“Aren’t we all just waiting for bad news?” advice columnist Carolyn Hax wrote in 2009. She was responding to a reader who had asked for advice about waiting for a loved one’s medical test results. Her question – right there in the morning paper beside the daily TV schedule and across from Arlo and Janis and the Peanuts gang– struck me as profound. I clipped the column and have a poem in the works using that quote.

I know a few folks – like my dear Mama – who are most definitely not waiting on bad news. Mama could have major, risky surgery scheduled tomorrow and still sleep like a baby tonight. She says she asks herself, “Is this (thing I’m worried about) anything I can change?” If it is, then she gets up and does something about it. If it’s not, she puts it in God’s hands.

But if you’re anything like me, even the remote possibility of bad news has kept you awake – or awakened you at two a.m. – on more than one night. It’s haunted your work day; it’s nagged at the back of your mind as you tried to have a normal conversation with a colleague, a friend, a spouse. It’s made your heart race and your stomach knot. Maybe you’ve prayed; maybe you’ve meditated; maybe you’ve medicated. Or maybe, if you’re like Dani Shapiro, you’ve delved deeply and bravely into questioning just who or what it is you might pray to; just how you’ve come to believe what you believe; and just what you can do to achieve a sense of personal peace.

“There’s nothing trickier than trying to talk about personal belief,” Dani writes in her book Devotion. But she negotiates the tricky with eloquence: This book is a veritable weaving of personal belief, the threads of which are numerous and diverse. There’s the long but frayed thread of her Jewish heritage. The weak threads of life’s fragility: living in sight of the World Trade Center collapse; her infant son’s rare and life-threatening seizure disorder; her lifelong conflict with her mother; her father’s early death.
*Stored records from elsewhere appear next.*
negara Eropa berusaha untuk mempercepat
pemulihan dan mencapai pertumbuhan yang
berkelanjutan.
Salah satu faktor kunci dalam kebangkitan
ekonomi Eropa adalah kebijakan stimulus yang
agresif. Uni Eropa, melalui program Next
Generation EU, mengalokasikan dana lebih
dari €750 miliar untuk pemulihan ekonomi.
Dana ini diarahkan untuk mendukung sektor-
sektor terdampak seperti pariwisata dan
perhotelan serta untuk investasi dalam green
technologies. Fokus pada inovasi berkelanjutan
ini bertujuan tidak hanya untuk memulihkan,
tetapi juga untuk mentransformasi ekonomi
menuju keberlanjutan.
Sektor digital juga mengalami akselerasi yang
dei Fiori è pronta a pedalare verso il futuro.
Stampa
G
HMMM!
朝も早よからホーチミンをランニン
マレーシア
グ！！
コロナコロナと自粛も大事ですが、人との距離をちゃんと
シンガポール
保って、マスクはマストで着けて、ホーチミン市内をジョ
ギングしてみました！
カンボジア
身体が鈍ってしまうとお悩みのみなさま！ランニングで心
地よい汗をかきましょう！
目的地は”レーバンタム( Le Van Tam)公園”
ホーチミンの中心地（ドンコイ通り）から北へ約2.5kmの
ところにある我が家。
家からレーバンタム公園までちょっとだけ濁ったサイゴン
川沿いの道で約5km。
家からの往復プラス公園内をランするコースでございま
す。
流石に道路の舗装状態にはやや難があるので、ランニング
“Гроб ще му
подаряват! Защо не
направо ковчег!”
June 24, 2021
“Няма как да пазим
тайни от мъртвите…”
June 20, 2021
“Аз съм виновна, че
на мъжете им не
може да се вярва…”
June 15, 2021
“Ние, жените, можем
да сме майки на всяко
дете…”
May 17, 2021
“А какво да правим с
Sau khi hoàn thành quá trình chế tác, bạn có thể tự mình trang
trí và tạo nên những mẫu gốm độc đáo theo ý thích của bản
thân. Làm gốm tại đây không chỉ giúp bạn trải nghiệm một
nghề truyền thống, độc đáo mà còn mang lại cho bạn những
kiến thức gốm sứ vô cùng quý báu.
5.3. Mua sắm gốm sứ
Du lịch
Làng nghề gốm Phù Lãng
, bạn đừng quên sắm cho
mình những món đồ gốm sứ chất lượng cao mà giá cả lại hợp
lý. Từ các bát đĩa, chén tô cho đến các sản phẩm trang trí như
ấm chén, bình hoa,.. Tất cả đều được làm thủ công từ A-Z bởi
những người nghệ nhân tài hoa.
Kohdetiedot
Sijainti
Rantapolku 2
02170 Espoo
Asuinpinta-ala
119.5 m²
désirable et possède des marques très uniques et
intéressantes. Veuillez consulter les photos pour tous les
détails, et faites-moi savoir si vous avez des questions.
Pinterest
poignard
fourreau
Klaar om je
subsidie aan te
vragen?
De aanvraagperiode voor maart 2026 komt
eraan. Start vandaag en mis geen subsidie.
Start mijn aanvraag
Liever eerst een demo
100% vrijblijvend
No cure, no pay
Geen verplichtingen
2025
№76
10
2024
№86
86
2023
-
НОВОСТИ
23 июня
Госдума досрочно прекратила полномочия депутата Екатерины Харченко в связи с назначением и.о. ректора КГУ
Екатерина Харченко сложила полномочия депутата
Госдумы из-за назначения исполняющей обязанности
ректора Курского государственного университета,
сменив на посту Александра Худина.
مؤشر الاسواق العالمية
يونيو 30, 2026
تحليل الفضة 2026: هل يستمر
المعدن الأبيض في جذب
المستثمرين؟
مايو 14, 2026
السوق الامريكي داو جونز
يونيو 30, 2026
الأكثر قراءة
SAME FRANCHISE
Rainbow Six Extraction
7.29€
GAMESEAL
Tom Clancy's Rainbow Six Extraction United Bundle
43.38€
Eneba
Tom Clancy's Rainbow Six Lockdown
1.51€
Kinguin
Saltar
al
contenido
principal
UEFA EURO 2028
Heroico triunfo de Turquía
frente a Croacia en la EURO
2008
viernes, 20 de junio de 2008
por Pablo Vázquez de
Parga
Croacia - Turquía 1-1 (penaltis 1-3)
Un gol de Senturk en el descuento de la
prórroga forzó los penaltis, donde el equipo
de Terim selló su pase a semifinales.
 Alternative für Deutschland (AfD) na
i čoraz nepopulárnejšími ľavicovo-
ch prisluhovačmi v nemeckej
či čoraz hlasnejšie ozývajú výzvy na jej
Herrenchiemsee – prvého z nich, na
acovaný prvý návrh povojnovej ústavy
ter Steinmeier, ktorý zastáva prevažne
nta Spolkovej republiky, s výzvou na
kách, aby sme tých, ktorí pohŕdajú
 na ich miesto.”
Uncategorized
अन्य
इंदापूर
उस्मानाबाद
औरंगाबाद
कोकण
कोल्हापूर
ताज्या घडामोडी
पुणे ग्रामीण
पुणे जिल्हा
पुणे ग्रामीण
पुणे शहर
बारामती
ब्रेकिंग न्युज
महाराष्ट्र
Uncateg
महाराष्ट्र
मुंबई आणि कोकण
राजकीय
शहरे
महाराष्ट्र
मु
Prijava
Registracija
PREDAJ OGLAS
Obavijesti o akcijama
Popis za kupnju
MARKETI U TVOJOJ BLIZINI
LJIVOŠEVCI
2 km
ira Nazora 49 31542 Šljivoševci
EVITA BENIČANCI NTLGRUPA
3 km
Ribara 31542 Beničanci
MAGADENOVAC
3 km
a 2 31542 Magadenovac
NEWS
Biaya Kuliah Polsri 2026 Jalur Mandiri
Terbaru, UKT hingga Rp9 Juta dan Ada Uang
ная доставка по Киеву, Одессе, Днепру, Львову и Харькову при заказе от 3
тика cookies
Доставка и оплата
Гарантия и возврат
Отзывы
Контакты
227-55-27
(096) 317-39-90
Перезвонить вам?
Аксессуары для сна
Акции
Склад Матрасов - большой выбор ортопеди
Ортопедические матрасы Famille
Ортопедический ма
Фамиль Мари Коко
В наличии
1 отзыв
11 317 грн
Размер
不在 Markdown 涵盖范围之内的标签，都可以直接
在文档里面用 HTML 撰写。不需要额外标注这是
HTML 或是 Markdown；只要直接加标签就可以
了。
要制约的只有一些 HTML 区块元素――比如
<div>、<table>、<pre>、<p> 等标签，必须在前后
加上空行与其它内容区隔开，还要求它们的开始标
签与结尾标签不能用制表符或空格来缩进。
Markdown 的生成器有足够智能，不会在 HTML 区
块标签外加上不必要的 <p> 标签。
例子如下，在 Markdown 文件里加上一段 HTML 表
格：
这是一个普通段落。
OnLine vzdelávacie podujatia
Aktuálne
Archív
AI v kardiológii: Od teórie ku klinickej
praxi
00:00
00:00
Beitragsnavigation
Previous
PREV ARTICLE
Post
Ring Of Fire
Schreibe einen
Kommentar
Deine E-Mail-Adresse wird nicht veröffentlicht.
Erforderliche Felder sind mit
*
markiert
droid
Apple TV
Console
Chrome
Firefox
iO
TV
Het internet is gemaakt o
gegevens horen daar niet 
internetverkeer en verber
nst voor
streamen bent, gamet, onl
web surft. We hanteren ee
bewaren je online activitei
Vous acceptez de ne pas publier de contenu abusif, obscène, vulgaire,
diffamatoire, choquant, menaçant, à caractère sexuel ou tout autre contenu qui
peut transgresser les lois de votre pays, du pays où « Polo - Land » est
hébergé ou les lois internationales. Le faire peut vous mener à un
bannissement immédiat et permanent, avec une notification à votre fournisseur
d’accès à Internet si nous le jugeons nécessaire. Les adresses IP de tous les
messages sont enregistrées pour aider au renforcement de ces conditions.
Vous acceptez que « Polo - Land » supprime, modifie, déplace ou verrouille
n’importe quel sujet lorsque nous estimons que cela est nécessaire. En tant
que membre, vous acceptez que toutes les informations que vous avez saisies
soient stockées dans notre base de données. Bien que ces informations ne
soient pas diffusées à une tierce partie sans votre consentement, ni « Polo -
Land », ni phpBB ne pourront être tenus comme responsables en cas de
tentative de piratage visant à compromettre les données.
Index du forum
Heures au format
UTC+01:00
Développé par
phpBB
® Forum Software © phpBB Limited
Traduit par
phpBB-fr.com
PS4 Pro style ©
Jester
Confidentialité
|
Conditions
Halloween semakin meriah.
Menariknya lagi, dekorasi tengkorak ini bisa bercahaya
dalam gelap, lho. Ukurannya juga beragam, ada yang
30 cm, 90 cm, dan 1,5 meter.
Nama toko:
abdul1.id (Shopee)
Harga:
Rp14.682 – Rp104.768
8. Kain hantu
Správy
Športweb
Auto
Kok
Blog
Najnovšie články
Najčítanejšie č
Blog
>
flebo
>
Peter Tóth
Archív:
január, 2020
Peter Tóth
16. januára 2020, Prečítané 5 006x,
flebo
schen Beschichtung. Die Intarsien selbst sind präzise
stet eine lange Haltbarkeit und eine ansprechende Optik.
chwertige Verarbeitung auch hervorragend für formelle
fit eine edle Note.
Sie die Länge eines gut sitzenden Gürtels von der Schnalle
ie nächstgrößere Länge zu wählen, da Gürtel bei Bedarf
The plentiful but short threads of the mundane: laundry and email; dinner with friends; a boy on his bike; a basement full of “dead people’s stuff;” a quiet, pastoral, family life in Connecticut; platitudes like “God doesn’t give us more than we can handle.” And then the shiny threads of grace: the synchronicity of meeting the author of a favorite yoga book; practicing metta meditation; studying the Torah with an esteemed rabbi; the discovery that any place can be a sanctuary.

In less skilled hands, these threads – indisputably of different color and weight and texture – would be a tangle. But Dani works them into a collection of 102 short essays that results in a beautiful, intricate, supple cloth of personal faith.

Like the best books on faith, this isn’t a book that tells you what to believe. It’s a book that shows how one person found her way, a way so honestly and intimately described that it commands empathy and respect from believers in all faiths – and in no faith at all. It’s a book that makes even this Southern girl with Protestant roots – whose previous knowledge of Jewish terms was pretty much limited to Hanukkah, seder, and yarmulke – nod her head in recognition.

If you’re a person who “startles easily,” who knows the anxiety of waiting for bad news, who feels lonely even when she’s not alone, who wonders “What’s the reason?” Dani’s journey will surely resonate, and maybe inspire your own next step.